Judged by Variety, "so weird, that it does not belong in a circus," Merle Evans told me in an interview for my book Behind the Big Top,  "It was the hardest music I ever played. One bar was three-four, and the next bars four-four ... The boys didn't like that Stravinsky thing, and I don't think the elephants liked it either."   After all these years, how his words resonate.

Stravinsky was not exactly a song and dance man at the piano, even though North's idea made for brilliant publicity.  Had he instead recruited someone like Richard Rodgers,  a classic circus tune might have come out of it.

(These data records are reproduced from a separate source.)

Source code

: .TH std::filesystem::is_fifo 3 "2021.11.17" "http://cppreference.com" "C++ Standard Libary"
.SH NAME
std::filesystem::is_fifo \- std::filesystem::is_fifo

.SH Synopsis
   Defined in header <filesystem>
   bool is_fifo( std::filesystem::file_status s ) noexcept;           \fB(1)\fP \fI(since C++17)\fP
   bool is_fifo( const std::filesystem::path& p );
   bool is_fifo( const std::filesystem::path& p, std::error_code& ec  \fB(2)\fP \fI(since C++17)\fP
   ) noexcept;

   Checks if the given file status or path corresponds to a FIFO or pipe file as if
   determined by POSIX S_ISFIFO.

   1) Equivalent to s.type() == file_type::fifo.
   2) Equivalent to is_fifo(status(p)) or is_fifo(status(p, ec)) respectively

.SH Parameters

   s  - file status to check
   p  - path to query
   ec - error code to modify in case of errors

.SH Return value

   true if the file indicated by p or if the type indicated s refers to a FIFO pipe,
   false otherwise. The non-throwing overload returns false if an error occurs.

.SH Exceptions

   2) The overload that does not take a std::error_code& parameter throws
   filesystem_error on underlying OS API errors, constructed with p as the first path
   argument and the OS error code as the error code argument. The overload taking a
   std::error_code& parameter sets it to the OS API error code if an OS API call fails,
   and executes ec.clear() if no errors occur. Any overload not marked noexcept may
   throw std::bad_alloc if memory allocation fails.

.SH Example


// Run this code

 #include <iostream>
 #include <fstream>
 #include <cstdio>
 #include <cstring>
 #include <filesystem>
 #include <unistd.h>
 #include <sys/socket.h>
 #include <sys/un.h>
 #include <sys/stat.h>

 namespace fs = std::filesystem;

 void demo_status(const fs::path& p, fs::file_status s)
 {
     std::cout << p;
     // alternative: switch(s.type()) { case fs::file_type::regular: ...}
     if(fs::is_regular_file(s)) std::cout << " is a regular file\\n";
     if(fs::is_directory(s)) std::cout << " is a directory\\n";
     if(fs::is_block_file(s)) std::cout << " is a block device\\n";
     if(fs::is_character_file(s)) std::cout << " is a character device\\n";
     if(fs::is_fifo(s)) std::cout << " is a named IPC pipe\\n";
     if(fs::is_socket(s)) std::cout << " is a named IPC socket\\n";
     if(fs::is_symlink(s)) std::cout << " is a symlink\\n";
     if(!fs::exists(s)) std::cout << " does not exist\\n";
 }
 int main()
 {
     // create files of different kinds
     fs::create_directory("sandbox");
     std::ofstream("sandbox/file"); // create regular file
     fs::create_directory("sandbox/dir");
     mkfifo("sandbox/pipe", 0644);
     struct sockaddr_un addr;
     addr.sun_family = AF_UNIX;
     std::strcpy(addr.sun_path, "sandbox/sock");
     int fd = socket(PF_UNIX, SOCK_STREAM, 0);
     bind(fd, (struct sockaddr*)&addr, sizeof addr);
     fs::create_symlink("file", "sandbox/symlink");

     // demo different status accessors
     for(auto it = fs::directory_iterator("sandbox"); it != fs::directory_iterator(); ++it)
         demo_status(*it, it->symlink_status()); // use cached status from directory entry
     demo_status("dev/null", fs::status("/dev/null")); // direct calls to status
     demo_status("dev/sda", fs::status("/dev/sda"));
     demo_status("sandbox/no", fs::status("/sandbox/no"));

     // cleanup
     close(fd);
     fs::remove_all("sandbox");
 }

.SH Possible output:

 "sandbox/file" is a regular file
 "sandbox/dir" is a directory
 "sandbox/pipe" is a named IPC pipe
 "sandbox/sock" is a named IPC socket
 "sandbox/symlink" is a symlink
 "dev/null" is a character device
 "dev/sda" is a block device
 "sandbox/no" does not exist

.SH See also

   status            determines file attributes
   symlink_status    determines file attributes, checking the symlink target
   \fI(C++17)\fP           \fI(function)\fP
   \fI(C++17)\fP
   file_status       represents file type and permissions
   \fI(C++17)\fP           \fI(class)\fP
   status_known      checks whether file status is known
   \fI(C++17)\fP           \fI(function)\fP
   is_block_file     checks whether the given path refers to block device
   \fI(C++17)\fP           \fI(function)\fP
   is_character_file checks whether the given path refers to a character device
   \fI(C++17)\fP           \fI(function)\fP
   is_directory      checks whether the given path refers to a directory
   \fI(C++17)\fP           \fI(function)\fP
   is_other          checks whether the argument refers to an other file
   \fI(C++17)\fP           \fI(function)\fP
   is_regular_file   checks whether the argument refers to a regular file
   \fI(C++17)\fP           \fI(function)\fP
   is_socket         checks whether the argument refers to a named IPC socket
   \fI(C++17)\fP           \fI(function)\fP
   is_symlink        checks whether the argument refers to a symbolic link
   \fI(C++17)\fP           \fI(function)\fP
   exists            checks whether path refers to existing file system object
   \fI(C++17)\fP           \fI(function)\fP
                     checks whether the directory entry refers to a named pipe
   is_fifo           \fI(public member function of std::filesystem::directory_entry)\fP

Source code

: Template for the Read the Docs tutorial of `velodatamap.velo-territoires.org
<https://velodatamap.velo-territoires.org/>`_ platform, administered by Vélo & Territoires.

Perilous Pachyderm Premiere 
 
The three and a half minute work  premiered at Madison Square Garden in 1942, where the circus opened one of its most memorably staged and costumed shows -- the sawdust rings tinted in various hues -- drawing raves and winning even the favor of  esteemed theater critic Brooks Atkinson.  The elephant ballet itself garnered split reactions.  And if it did not close down the show that season, it may be a big reason why the musicians went out on strike.  The show made-do by playing phonograph records, but what for the then unrecorded Circus Polka?

Jane Johnson, secretary to North, recalled excitedly hearing a song on the radio that sounded a lot like the music.  She called the radio station, to be told the piece was by Chopin.  When I interviewed her about this, she could not recall the title.  They found a copy in a nearby record store and played it for the rest of the tour.

Can you name that tune?

But by another account, Stravinsky's alleged plagiarism drew from Dance of the Hours by Amilcare Ponchielli, composed for his 1876 opera La Guiconda and featured in Walt Disney's 1940 film, Fantasia.  I have played this work, too, but find no connections. There is that distinct melody in my mind that I will one day hear on the radio, or hum for someone who will recognize it and tell me the name.  Maybe you know?  I'll let Anonymous through on this one.

Given the work's daunting complexity (did Igor have in mind driving the musicians mad?), it is a stretch, no, make that fun trying to imagine how it sounded from the Ringling bandstand.  Perhaps,  Merle and windjammers were able, at least, to make it gloriously bad by exaggerating its rowdy spirit with true bombastic force.